An Englishman living in Amsterdam has gone to great lengths — or depths — to right the wrongs o.

 Lance Roberts jumped into action after seeing the videos of an England fan throwing a bike into one of Amsterdam’s canal.

Amsterdam police chiefs described the England fans behaviour as “appalling” ahead of the friendly match last Friday.

Roberts, who has lived in Amsterdam since 1991, later took his boat on the canal and fished out the sunken bicycle.

Roberts’ good deed was spotted by locals and was later gave an interview with Amsterdam broadcaster AT5.

“It was mainly shame, I felt ashamed and I wanted to do something positive,” said Roberts, 48, talking about what sparked him into action. “It was one of these small acts of diplomacy, I wanted to put the bike back.”

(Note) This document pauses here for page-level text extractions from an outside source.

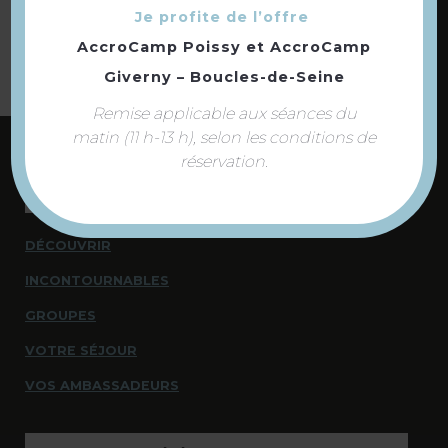
Je profite de l’offre
AccroCamp Poissy
et
AccroCamp
Giverny – Boucles-de-Seine
Remise applicable aux séances du
matin (11 h-13 h), selon les conditions de
réservation.
NOUS CONTACTER
NOUS SOMMES À VOTRE ÉCOUTE
DÉCOUVRIR
INCONTOURNABLES
GROUPES
VOTRE SÉJOUR
VOS AMBASSADEURS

“It’s been a positive reaction from people in Amsterdam,” the father-of-two told Euronews. “I think everyone needed a good news story after that.

“The English people who are living here can feel like they can hold their heads up a little bit higher.

“There’s at least some evidence of another side of the English nature.”

The self-employed carpenter said he was also moved to act because his two-year-old’s creche is near where the incident happened.

“I went down to pull the bike out because my kid goes to a creche there and we’d walked past them the night before on the way home,” he continued. “The bike had a kid’s seat on it and I saw that and thought: ‘that could be someone I know or one of the other parents’. In Amsterdam, that’s a family’s transport.”

The troubles saw 100 England fans being arrested over the two days.

“The behaviour of a large number of England supporters was appalling,” said deputy chief constable Mark Roberts, the National Police Chiefs’ Council (NPCC) head for football policing. “Any attempts to downplay it are wide of the mark.

“The sad fact is that the drunken mob’s behaviour reinforces the negative stereotype of England supporters, and will impact on the treatment all fans can expect when they follow the team abroad.”